Having thus combined steps one and two, I spent the hour the grain was to be soaking anxiously taking the temperature of the mix every four minutes or so. I was occasionally within 10 degrees of where it should be, but mostly wildly off. I would adjust the stove accordingly and push the sock of grain around with my comically oversized spoon. I consulted with Ben, just to be sure, and he said that was fine, this was a pretty inconsequential step and then he did the frowny thumbs up.

During the hour-long boil, I only needed to stir it every ten minutes, so I decided now was the perfect time to make candy buckeyes. When else would I do it? So every six minutes or so I would stir the concoction, leaving peanut buttery fingerprints on the long spoon handle, and then I would sample the candy, just to be sure.
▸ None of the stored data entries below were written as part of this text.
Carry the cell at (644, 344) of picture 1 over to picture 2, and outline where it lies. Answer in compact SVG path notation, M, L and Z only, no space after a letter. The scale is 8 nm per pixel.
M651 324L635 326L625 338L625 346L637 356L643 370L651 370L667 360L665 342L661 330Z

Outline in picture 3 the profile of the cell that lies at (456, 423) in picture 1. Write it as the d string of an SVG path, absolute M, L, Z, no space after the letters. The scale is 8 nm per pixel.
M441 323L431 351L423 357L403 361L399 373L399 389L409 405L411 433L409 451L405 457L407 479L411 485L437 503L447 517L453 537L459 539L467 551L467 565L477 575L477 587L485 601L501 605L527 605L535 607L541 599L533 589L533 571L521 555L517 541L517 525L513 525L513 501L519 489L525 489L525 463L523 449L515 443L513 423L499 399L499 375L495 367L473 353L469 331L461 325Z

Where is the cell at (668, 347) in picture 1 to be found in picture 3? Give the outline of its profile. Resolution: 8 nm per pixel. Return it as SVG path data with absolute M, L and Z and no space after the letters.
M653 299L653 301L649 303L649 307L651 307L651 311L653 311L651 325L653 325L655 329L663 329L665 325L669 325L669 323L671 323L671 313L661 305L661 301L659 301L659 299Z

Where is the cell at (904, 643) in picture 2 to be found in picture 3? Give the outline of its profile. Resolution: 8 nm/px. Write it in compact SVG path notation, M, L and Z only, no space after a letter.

The kit makes a small batch, about one gallon, but the amount of liquid in my comically oversized brew kettle barely met that line. I remembered that directions existed for this and reconsulted them. I was okay. I could add water now to reach a gallon and to help it cool off at the same time. The copper coil we’ve used before to help cool the brew was far too large for a gallon of beer, so I thought about putting it out on our deck in the snow for a bit. I nestled it into a drift and tried to finish up the buckeyes. The peanut butter mix was now so soft it couldn’t be rolled into balls and I had to spend a while licking it off my palms.

A few hours later, buckeyes in freezer and me well into my second beer, I sat up straight in the middle of my turn at Scrabble: the beer! Ben said he’d get it, and since it was still freezing rain out there, I let him be the hero. I pulled my trusty meat thermometer out again and took the temperature: comically far below the 70-degrees it should have been. No little yeast dudes would survive that. We went to bed.

The next afternoon we poured the now-room-temperature beer into a fermenter, added the yeast, and shook vigorously. Then we put it in the corner of the garage where it presently bubbles away. The instructions said to wait two weeks, then bottle it, then wait another two weeks before enjoying. I read this and looked at Ben: nah.